Instructions –
1. Answer these questions from the Saving Mr. Banks monologues page:
(a) What does Walt Disney seek to adapt for the big screen?
(b) Where does the speaker suggest the young man take employment?
(c) What kind of penguins have upset the speaker?
2. Print the section of the Saving Mr. Banks monologues page that begins at the words "P.L. Travers Monologues" and stops after the words "your dollar-printing machine.".
3. Carry on the Saving Mr. Banks monologues from the point where the text ends.

Page excerpt –
Saving Mr. Banks Monologues


Author P.L. Travers reflects on her childhood after reluctantly meeting with Walt Disney, who seeks to adapt her Mary Poppins books for the big screen.


P.L. Travers Monologues

Young man, if it is your ambition to handle ladies' garments, may I suggest you take employment in a launderette?

I cannot begin to tell you how uninterested - no, positively sickened I am at the thought of visiting your dollar-printing machine.

Disappointments are to the soul what the thunderstorm is to the air.

I know what he's going to do to her. She'll be cavorting, and twinkling, careening towards a happy ending like a kamikaze.

Penguins! Penguins have very much upset me, Mr. Disney; ANIMATED, DANCING penguins! Now, you have seduced me with the music, Mr Disney, yes, you have. Those Sherman boys have quite turned my head but I shall NOT be moved on the matter of cartoons, Sir; not one inch!

You promised me... You PROMISED me that this film would not be an animation!

Saved entries:

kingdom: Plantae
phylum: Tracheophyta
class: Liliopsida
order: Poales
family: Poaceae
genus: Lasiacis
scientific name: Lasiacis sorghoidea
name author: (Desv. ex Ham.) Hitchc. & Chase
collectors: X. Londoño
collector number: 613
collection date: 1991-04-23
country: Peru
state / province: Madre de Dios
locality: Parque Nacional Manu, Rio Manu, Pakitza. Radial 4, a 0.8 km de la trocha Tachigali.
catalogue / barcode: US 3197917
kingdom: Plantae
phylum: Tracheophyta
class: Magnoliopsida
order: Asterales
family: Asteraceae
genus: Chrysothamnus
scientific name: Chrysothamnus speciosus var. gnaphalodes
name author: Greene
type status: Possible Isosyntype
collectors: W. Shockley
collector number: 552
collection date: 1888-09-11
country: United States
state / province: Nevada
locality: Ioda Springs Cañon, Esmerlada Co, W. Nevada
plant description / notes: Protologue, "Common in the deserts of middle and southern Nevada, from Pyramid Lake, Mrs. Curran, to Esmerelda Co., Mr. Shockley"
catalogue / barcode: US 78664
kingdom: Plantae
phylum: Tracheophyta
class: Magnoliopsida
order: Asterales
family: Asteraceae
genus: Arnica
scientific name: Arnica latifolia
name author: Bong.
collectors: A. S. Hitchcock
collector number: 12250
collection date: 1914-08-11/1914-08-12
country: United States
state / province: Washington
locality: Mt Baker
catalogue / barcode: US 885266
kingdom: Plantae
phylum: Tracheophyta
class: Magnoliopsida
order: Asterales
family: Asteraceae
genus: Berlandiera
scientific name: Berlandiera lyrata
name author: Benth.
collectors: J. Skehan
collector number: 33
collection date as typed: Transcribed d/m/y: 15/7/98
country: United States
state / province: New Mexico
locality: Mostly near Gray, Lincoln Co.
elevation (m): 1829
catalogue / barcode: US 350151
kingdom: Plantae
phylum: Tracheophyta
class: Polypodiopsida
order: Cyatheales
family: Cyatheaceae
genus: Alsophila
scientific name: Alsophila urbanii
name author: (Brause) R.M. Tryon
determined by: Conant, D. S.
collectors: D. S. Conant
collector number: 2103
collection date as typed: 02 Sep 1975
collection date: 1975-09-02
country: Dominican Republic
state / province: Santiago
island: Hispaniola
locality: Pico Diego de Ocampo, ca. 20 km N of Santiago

Outputs for the tasks –
1.
(a) P.L. Travers's Mary Poppins books.
(b) In a launderette.
(c) Animated, dancing penguins.

2.
P.L. Travers Monologues

Young man, if it is your ambition to handle ladies' garments, may I suggest you take employment in a launderette?

I cannot begin to tell you how uninterested - no, positively sickened I am at the thought of visiting your dollar-printing machine.

3.
It is blasphemy to drink tea from a paper cup.

Because these books simply do not lend themselves to chirping and prancing. No, it's certainly not a musical. Now, where is Mr. Disney? I should so much like to get this started and finished as briskly as is humanly possible.

Why did you have to make him so cruel? He was not a monster!

You all have children, yes? And do those children make letters for you? Do they write letters? Do they make you drawings? And would you tear up those gifts in front of them? It's a dreadful thing to do. I don't understand. Why must Father tear up the advertisement his children have made and throw it in the fireplace? Why won't he mend their kite? Why have you made him so unspeakably awful? "In glorious Technicolor"? "For all the world to see"? If you claim to make them live, why can't he... they live well? I can't bear it. Please don't. Please don't. I feel like I let him down again.

I will not have her called Cynthia, absolutely not. It feels unlucky. It should be something warm, a bit sexy. How about Mavis?

Hold it. Now, I see that Cherry Tree Lane as not too townified on one side of the park. And we'll get you a photograph of 50 Smith Street, in order to see that the house is really quite like that. But it has more of a garden than my house had. But it might be useful and amusing to put it in as my house. You see?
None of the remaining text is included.